● Assigned task
If a line in the listing below includes the word "knee", pick it out.
<<<<
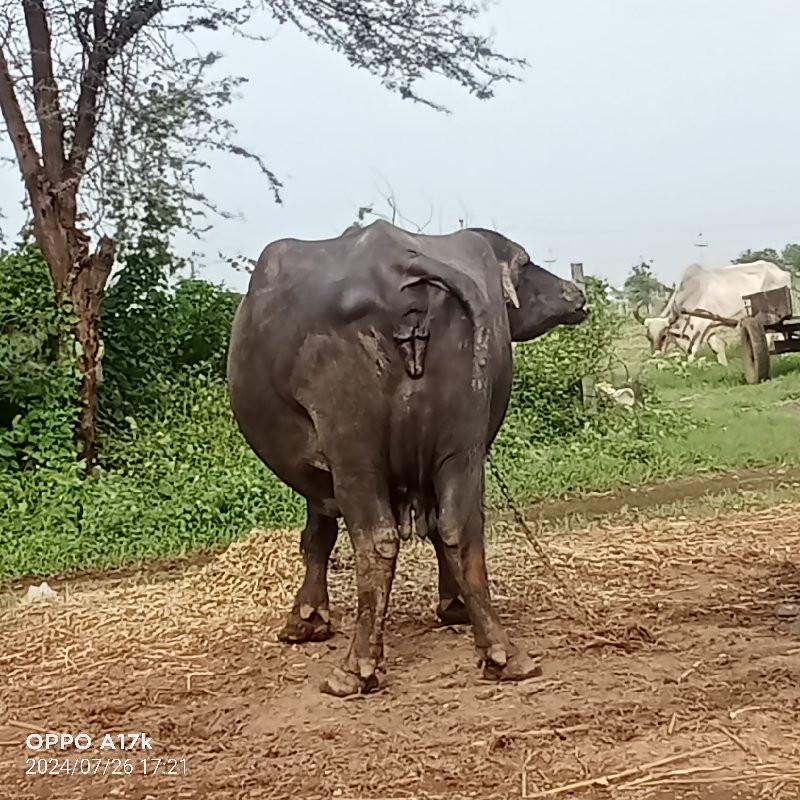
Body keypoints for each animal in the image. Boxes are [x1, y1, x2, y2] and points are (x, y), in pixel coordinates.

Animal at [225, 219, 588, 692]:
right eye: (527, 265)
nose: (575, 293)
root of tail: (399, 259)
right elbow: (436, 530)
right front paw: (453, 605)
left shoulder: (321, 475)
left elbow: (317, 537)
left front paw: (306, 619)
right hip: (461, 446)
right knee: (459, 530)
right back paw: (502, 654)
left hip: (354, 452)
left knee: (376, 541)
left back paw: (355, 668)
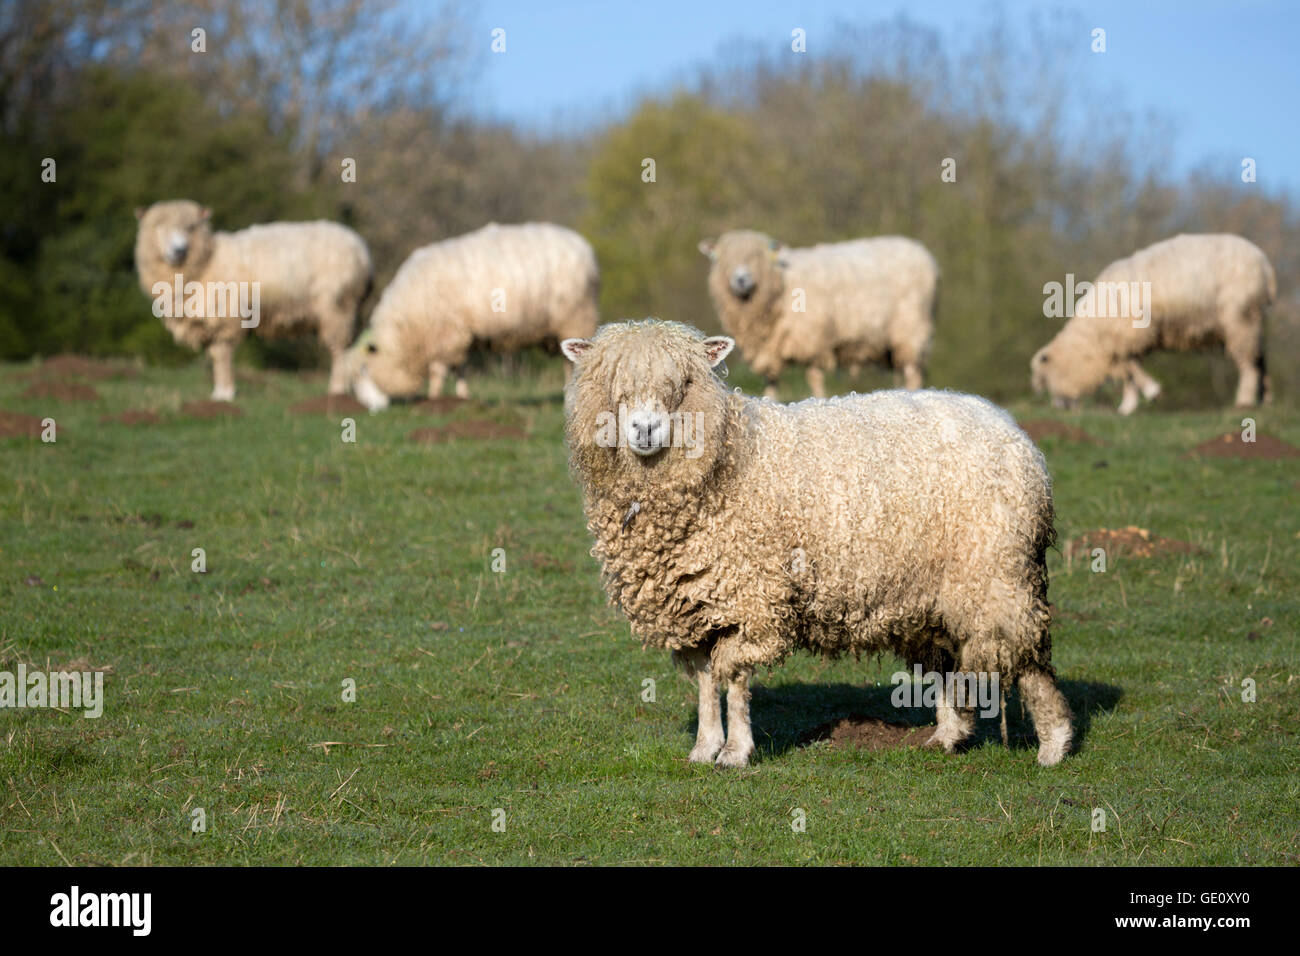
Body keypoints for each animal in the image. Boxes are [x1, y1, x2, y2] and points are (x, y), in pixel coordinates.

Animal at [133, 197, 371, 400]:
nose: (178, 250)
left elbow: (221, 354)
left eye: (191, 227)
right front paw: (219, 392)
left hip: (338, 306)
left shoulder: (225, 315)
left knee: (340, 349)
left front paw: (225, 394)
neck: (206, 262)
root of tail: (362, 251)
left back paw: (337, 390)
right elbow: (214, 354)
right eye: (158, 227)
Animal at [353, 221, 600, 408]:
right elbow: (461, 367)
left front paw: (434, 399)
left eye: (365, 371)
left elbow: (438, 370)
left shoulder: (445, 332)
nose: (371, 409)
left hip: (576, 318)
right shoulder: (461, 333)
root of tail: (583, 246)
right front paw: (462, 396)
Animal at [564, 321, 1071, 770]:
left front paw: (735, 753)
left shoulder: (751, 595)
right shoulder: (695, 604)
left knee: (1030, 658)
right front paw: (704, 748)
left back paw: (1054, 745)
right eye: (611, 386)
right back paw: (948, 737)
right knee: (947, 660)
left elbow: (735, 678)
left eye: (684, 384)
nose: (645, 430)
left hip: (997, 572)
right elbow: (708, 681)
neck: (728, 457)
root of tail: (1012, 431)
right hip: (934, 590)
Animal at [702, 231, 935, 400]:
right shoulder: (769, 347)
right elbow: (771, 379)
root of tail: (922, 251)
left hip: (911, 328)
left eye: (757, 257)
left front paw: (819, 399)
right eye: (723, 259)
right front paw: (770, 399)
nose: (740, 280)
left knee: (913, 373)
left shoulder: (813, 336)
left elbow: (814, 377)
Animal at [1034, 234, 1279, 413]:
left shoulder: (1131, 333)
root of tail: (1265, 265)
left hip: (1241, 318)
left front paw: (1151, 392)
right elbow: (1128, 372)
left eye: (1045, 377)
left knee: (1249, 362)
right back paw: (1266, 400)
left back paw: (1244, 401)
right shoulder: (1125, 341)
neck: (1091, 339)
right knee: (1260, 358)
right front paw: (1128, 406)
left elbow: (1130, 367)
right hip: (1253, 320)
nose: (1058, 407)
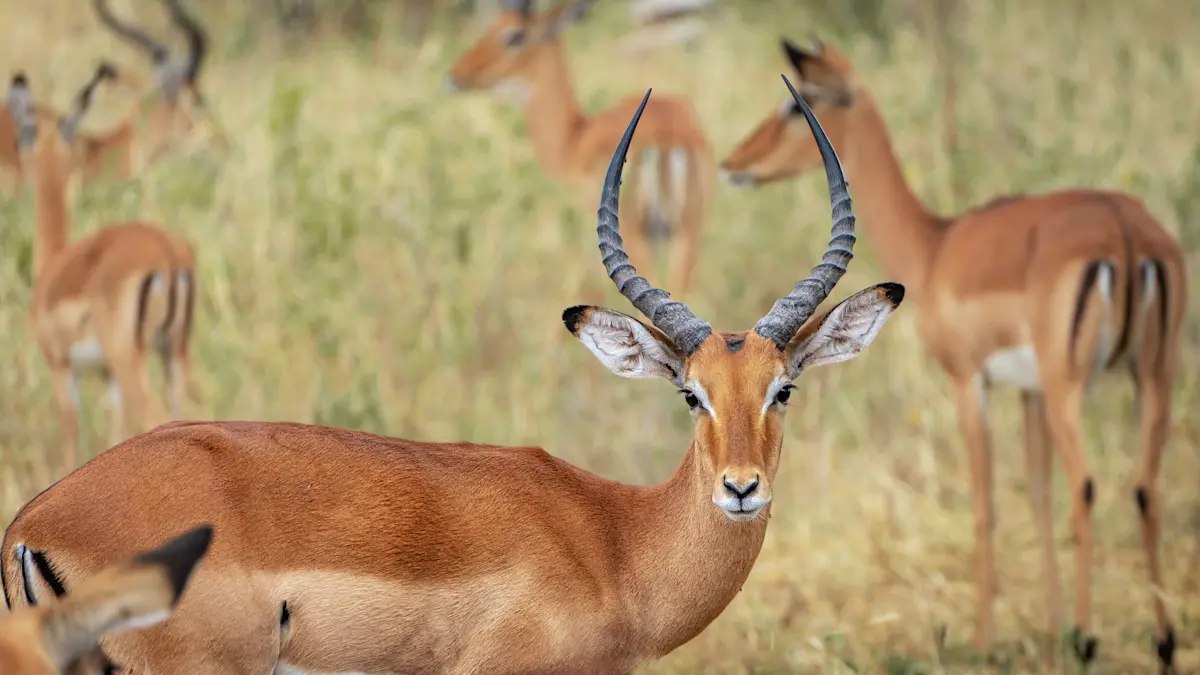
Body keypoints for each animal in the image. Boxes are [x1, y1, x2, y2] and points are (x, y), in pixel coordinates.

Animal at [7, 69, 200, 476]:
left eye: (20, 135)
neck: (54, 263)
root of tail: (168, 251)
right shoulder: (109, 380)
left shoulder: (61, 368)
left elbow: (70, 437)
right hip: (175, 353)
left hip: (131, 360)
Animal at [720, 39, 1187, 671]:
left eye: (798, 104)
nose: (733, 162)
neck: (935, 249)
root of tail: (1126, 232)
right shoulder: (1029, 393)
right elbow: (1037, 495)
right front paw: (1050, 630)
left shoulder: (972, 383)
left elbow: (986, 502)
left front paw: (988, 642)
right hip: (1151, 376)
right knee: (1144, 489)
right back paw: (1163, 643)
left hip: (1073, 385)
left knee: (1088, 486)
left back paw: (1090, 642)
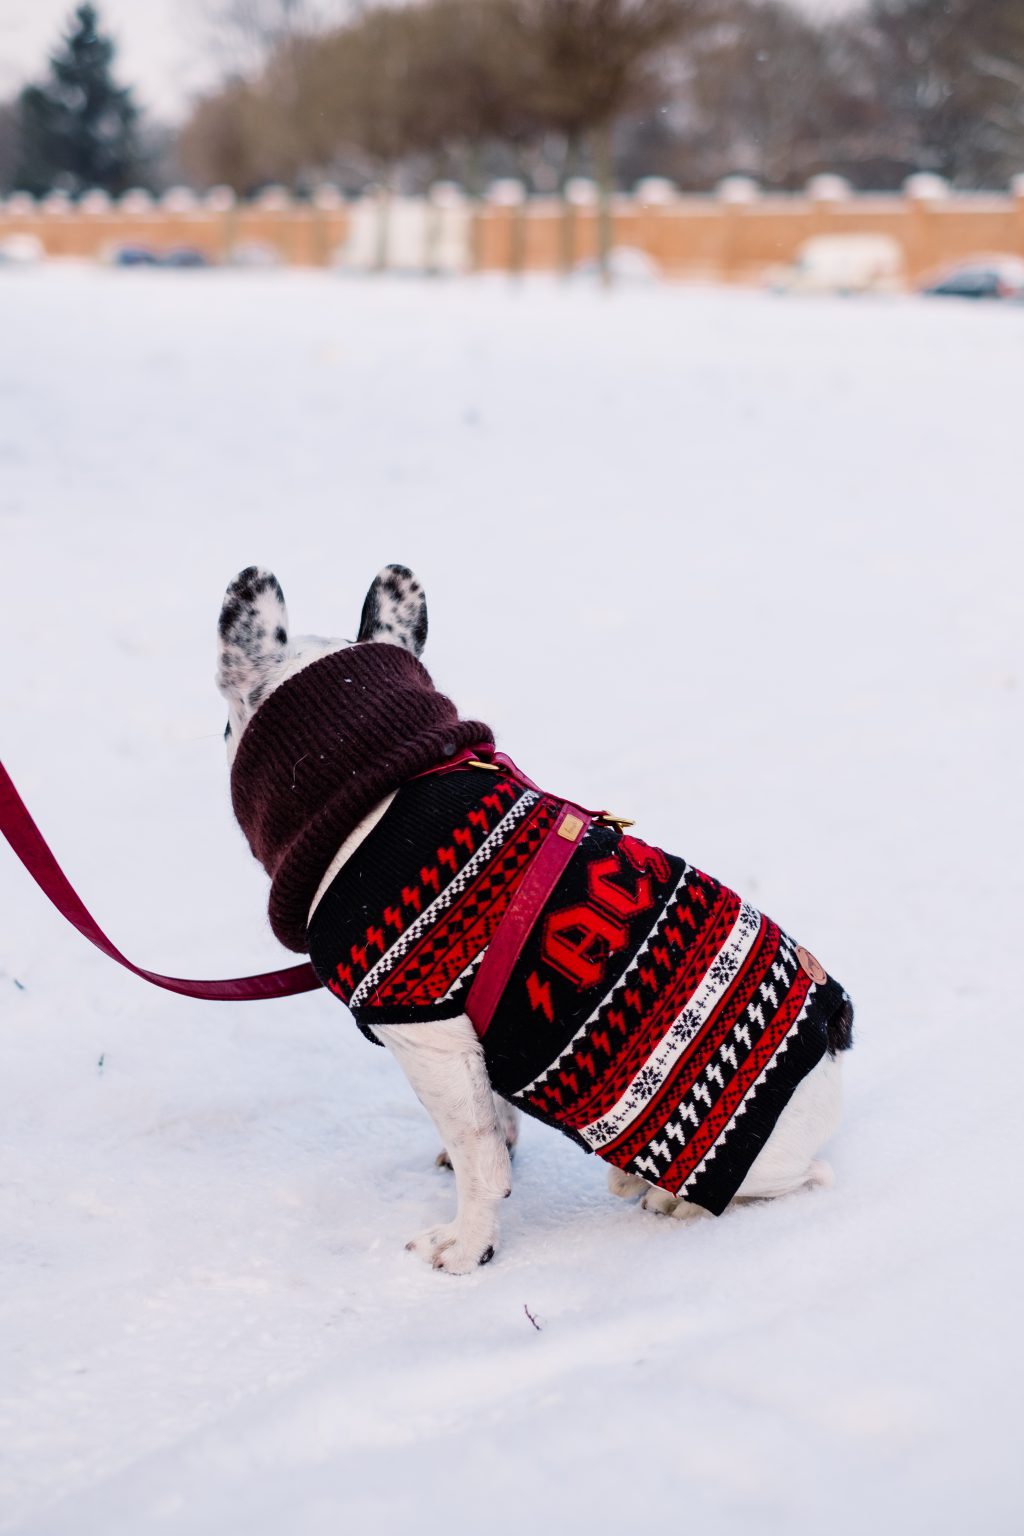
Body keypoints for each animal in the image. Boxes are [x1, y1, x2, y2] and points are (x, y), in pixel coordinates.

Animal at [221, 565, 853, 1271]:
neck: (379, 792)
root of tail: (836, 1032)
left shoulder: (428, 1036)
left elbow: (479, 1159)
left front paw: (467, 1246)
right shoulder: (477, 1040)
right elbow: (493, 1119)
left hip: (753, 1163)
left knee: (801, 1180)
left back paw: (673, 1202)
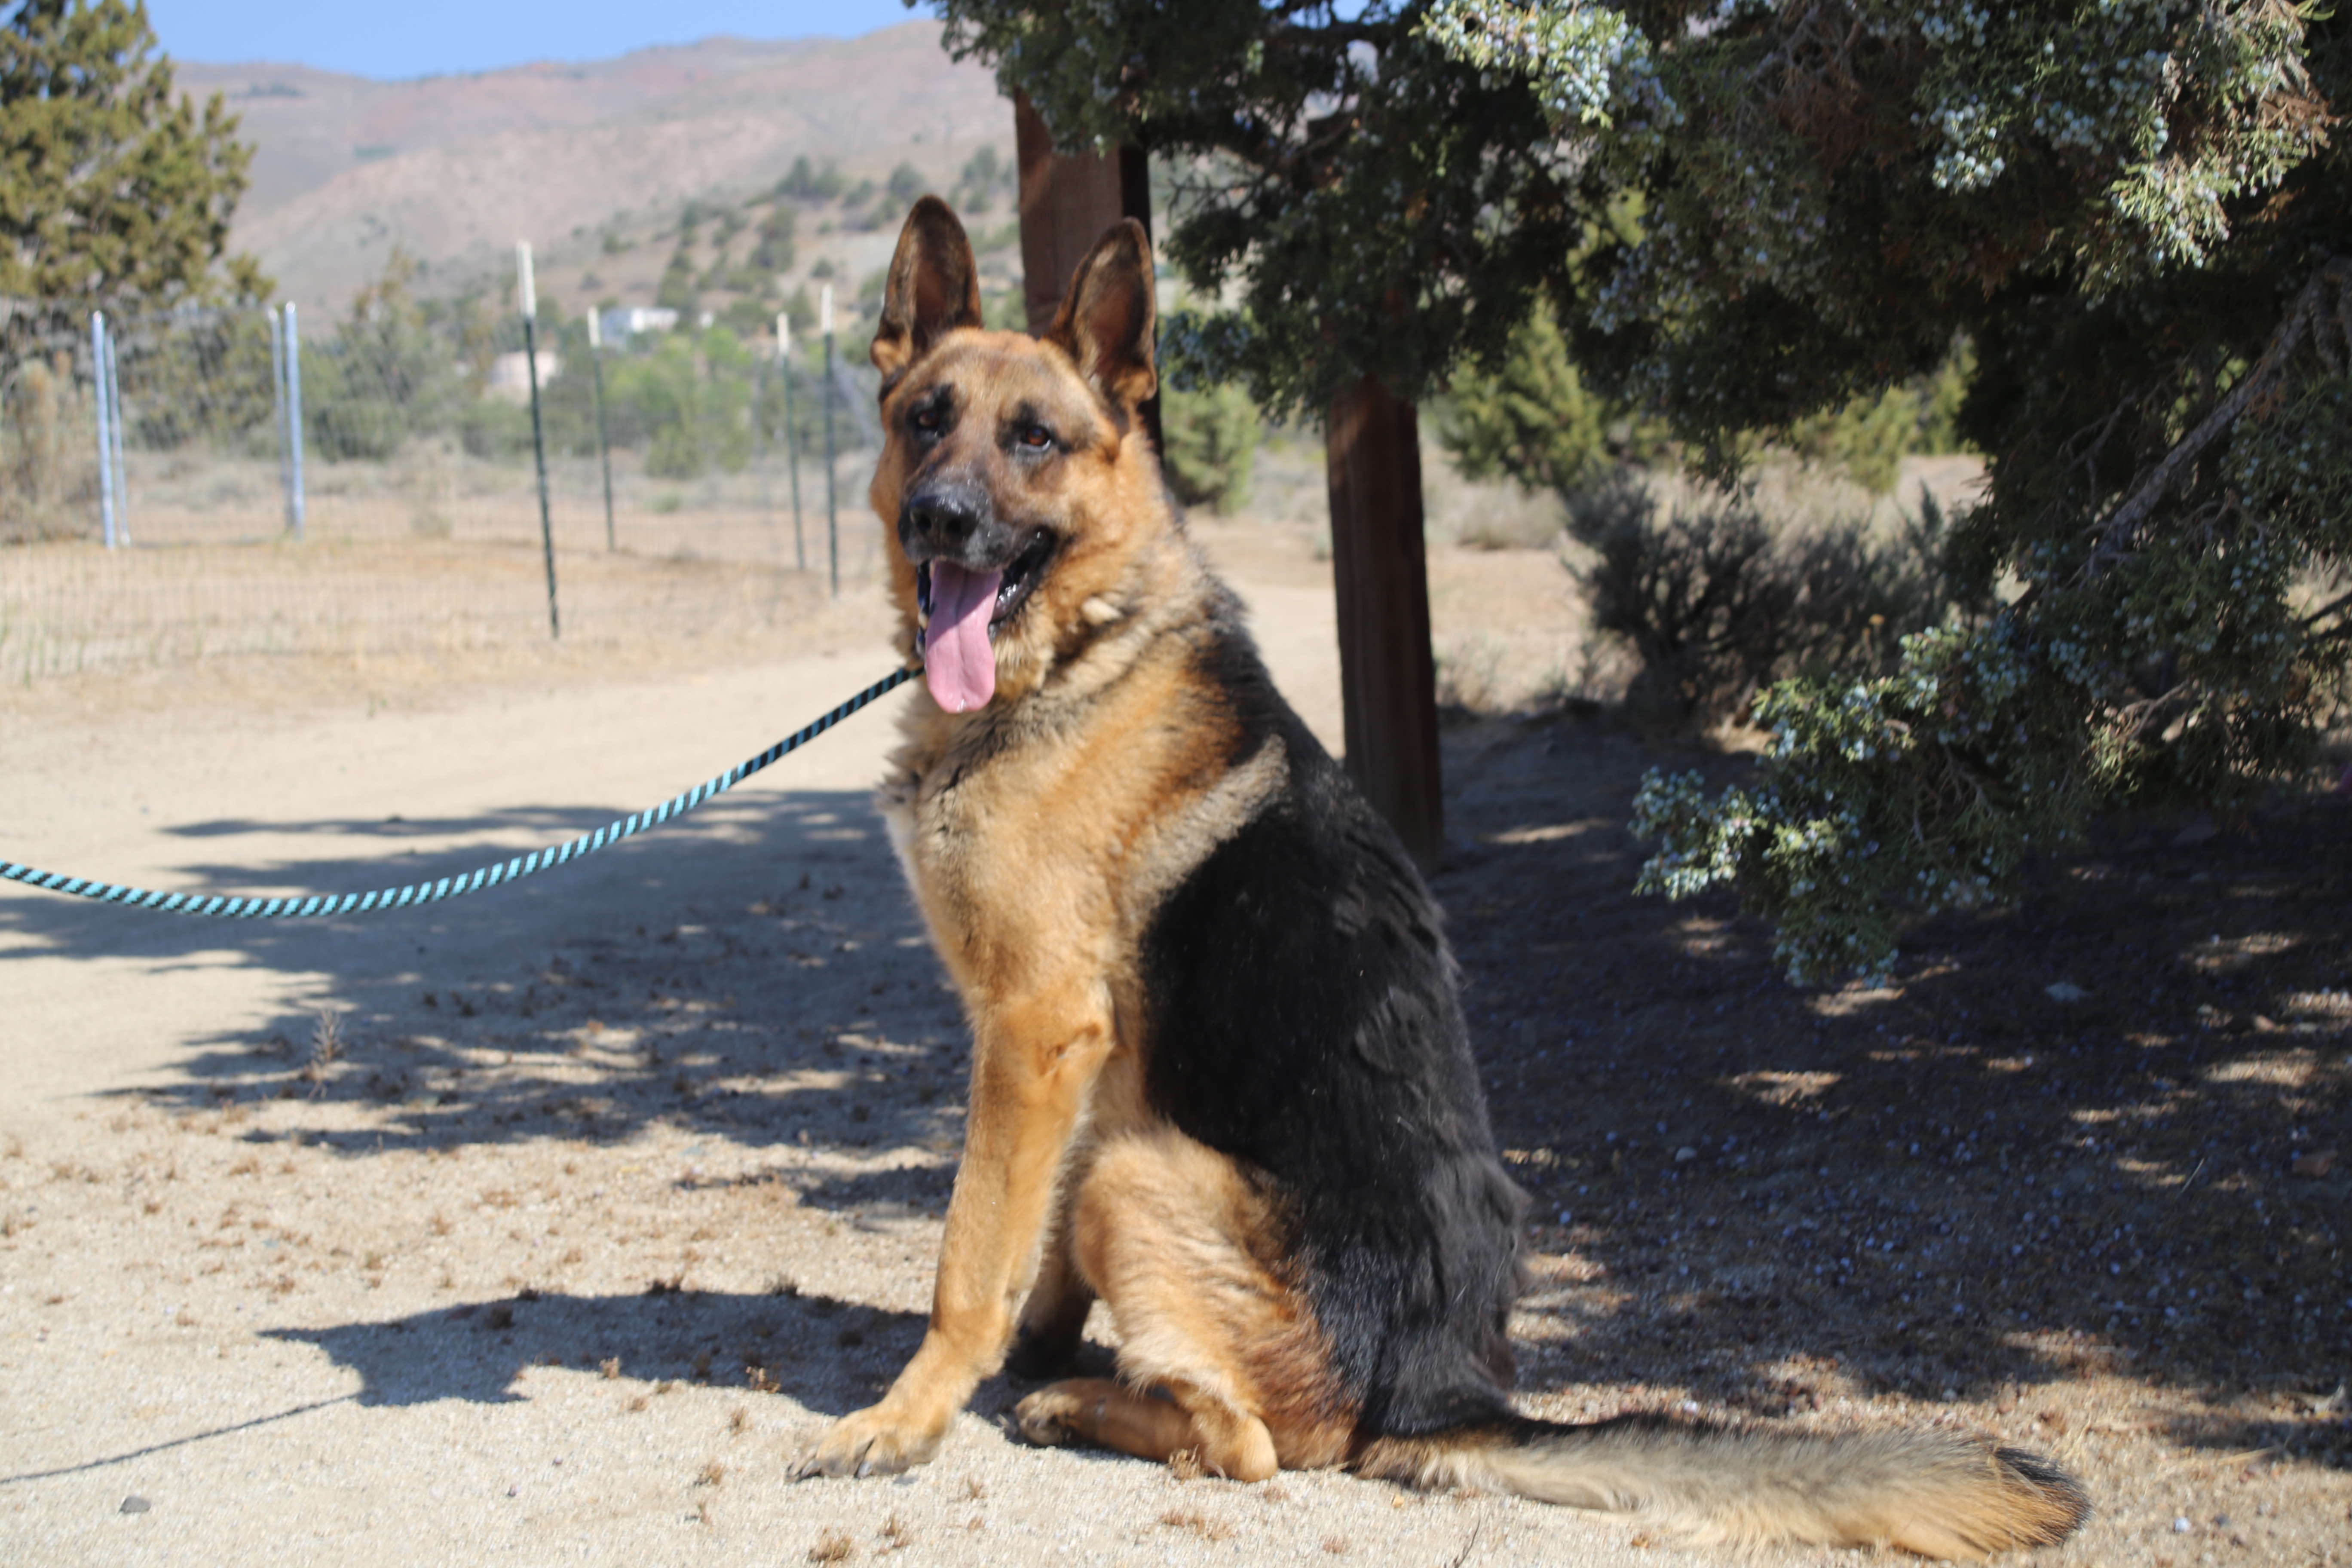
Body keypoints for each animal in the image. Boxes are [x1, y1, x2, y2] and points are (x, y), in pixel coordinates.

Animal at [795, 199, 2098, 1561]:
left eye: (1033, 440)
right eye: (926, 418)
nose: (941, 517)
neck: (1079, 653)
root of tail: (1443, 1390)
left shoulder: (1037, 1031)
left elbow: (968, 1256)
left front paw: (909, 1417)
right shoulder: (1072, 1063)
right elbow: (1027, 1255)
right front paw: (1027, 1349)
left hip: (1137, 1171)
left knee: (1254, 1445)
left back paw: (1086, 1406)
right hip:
>>>>
● Task result
right knee: (459, 530)
left knee: (376, 541)
left knee: (340, 349)
left knee: (1030, 658)
right knee: (947, 660)
left knee: (913, 373)
left knee: (1249, 362)
right knee: (1260, 358)
right knee: (1144, 489)
left knee: (1088, 486)
left knee: (801, 1180)
left knee: (1254, 1445)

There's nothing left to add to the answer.